「あうんの呼吸」が、相互の信頼感を低下させている

松崎:厄年を過ぎたぐらいから人は基本的には保守的になっていきますし、キャッチアップされる不安って、やっぱり大きいんですよね。あと、“刺される”んじゃないかという、恐怖感です。

河合:さ、刺される〜!!(苦笑)

松崎:ええ、そうです。日本人同士だと、あうんの呼吸というか、絶対に俺のことを“刺し”はしないよみたいな安心感が何となくありますから。

河合:なるほど。安心感という言葉が、刺すって言葉で説明した途端、重みを増しますね。

松崎:実は、そういった多様性の低さによる「安心感」というか、「社会の信頼感」があるからこそ、震災のような危機があったときに、一致団結できて、立ち向かえるという面もある。そういう意味で、日本人のSOCはとても高いと思いますよ、多民族国家に比べたらね。

河合:確かに、SOC理論を提唱したアントノフスキーは、1980年代に書いた著書で「日本人のSOCは高い」と書いています。SOCの土台には、「信頼出来る人たちに囲まれている」という確信が必要です。でも、私は今の日本に、その信頼感があるとは、到底思えません。

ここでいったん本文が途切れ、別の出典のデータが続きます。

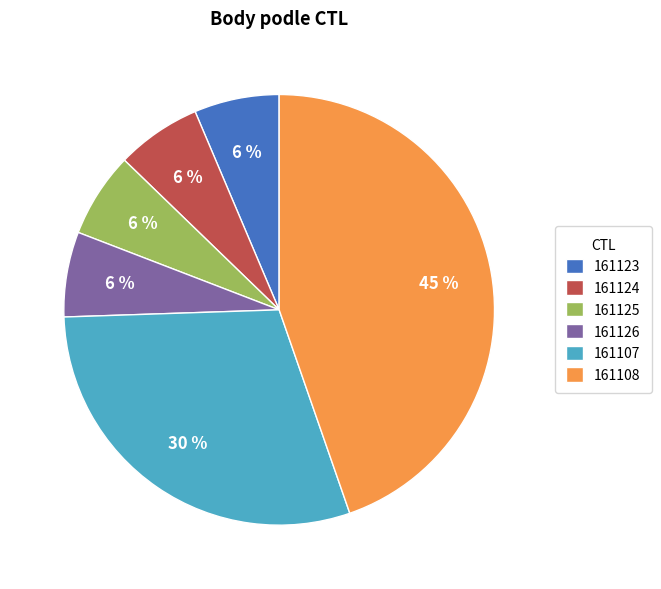

Is the sum of 161107 and 161108 greater than half?

Yes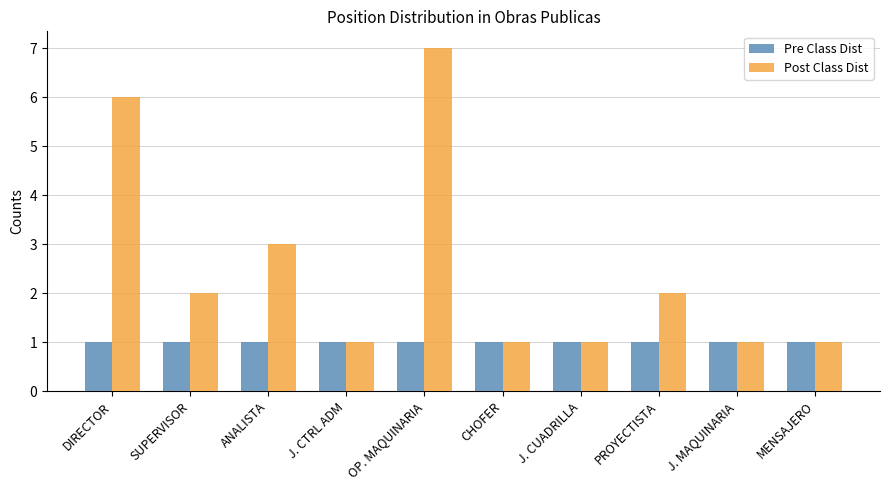

What is the maximum value for Post Class Dist?

7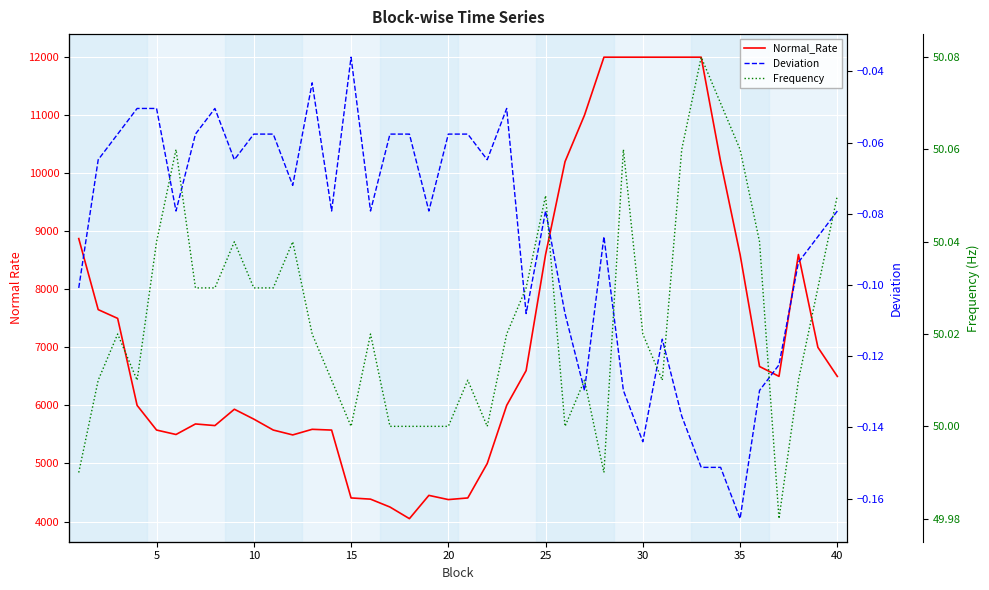

Which series has the largest total across all categories?

Normal_Rate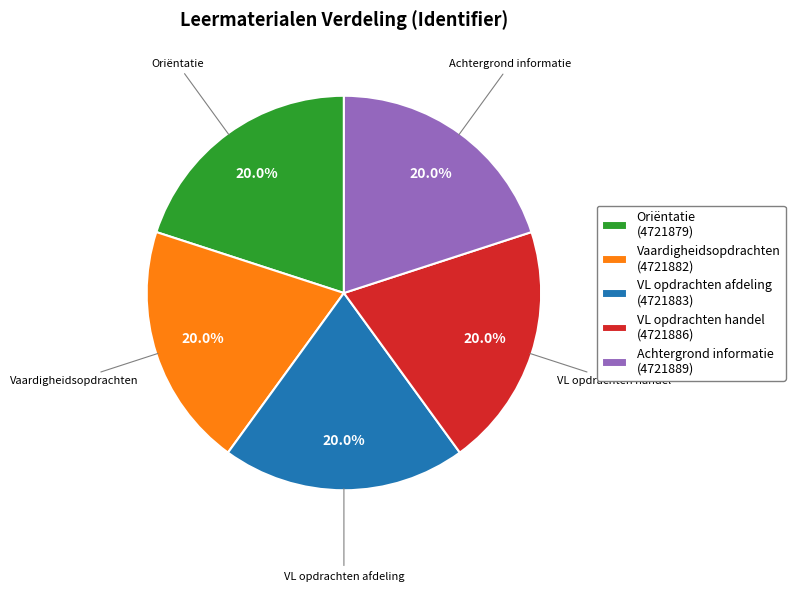

What is the ratio of the value at VL opdrachten handel to the value at Oriëntatie?

1.0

松崎:アメリカってコインに刻まれているように、「多様性のなかの統一」を国の理念としている。多様性を尊重したまま統一していくことがとても大事で、そのためのアメリカの第一の命題は自由です。自由の保証。

 でも、日本って統一しないといけないよねなんていう考えは初めからないというか、必要がない。それが社会的な信頼になっているんじゃないでしょうか。

河合:私は全く逆で、それが今の日本社会の信頼感を低下させている、という考えです。

 SOCの構成要素の把握可能感(直面した出来事を説明可能なものとして把握でき、将来をある程度予測できる感覚)は、一貫した経験によって作られます。そういった意味では、日本はSOCを高くする潜在能力はあると思います。

 でも、同種同質であるがゆえに可能となった「あうんの呼吸」が、逆に信頼感を低下させちゃっている。

 私、子供のときアラバマ州という、うちの家族しか日本人がいないようなところに住んでいたんですけど、アメリカ人って、すぐ聞く。なんでも聞くんです。最初の頃なんて英語通じないのに、アレコレ聞いてくるんです。

 例えばキャンプにいきますよね。大抵、教会とかYMCAが主催するんですけど、夜になると宗教の時間みたいなのがあって、「カオルはブディストか?」って聞かれる。食事も、チキンでいいのか、ビーフでいいのかとか。ものすごく聞きまくるんです。

松崎:そうね。確かに、なんでも聞くかもしれませんね。

河合:コミュニケーションの取り方が、日本とは明らかにちがう。知らない人でも「ハーイ」と声をかけるし、買い物をしていると「そのバッグ、どこで買った?」って聞かれたり、「あなたのその靴、すてきね」と褒められたり。

 そういったマメなコミュニケーションをとることで、信頼できるリソースか確かめられるし、信頼感を築くことにもつながると思うんです。

松崎:僕ね、アメリカの大学のラボに入って2~3週間くらいたったときだったかな。うちのボスのところに「今度お前のところに入ったあの日本人は、感じ悪いな」と言ってきた人がいたんです。

 「え、何で?」と聞いたら、「全然、挨拶しない。あいつ、おかしいんじゃないか」って。でもね、僕はちゃんと挨拶していた。だから「やっていますよ」と言ったの。

 そしたら「それじゃダメだ」って。「Good morning」とデカい声で言うか、もしくは大げさなリアクションでやるか、そうしないと相手はコミュニケートしているとは思わないって。

河合:通販のCMみたいに(笑)

松崎:そう、そんな感じです(笑)。それから必ず僕の方から「Good morning!!」と大きな声をかけてコミュニケーションとるようにしたんですね。そしたらね。不思議なんだけど、それだけで「相手に背中を見せていいんだ」と思えるようになった感覚が生まれました。“刺されない”って、確信が持てた。

河合:守護霊も……。後ろからんにゅ~っと現れるんじゃなく、「おはよう!」って明るく出てきてほしいですね(笑)(「窮地のクラッシャー上司は、あの言葉を繰り返す」参照)

松崎:そうですね。挨拶は大切ですよね。

河合:元気な会社って、かならず挨拶が飛び交っているんですよね。コレ、本当に。日本人のSOCが高いかどうかは、またじっくり先生とお話ししたいですね。